Pular para o conteúdo principal

"MORADA DA OPINIÃO"

 

 

Por Doris Gandres

“Pitágoras, o criador do termo Filosofia, já afirmava que a Terra é a “morada da opinião”. Mais tarde, Descartes advertiu que o preconceito e a precipitação, dois vícios comuns da espécie humana, prejudicam o juízo e impedem a descoberta da verdade.” José Herculano Pires, no livro Introdução à Filosofia Espírita.

Esses dois grandes e mundialmente reconhecidos pensadores, o primeiro há cerca de 2500 anos, o segundo há 500 anos aproximadamente, já colocavam com clareza e discernimento questões ainda hoje presentes no nosso cotidiano.

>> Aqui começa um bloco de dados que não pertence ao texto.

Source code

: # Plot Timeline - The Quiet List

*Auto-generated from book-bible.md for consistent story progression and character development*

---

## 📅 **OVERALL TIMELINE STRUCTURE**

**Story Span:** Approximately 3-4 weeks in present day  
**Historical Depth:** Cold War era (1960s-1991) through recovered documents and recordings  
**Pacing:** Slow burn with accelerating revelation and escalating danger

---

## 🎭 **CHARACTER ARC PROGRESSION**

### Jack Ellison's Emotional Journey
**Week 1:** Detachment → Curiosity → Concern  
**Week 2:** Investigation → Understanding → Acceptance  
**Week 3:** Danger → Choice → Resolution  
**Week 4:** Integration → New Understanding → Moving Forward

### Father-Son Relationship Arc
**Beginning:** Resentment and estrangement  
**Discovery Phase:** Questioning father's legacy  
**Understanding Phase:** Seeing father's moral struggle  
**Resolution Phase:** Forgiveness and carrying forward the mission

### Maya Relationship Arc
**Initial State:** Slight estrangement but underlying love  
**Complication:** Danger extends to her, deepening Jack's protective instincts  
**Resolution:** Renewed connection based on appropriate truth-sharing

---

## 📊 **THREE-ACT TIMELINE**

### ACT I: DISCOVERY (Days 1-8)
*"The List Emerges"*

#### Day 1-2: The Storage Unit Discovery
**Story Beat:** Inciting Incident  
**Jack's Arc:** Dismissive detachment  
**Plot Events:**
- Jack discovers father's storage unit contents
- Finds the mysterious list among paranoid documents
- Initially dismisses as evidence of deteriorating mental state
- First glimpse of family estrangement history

Opinião é o que não nos falta – realmente, a nossa Terra é permanentemente celeiro de opiniões, de todo tipo, em relação a todo e qualquer assunto e situação, aspectos e circunstâncias. E não poderia ser de outro modo, visto que somos todos “seres pensantes da Criação” e, consequentemente, detentores da possibilidade de observar, analisar e concluir. O problema consiste em como observamos, analisamos e concluímos a respeito de tudo o que nos envolve e atinge e afeta nossos parceiros de jornada.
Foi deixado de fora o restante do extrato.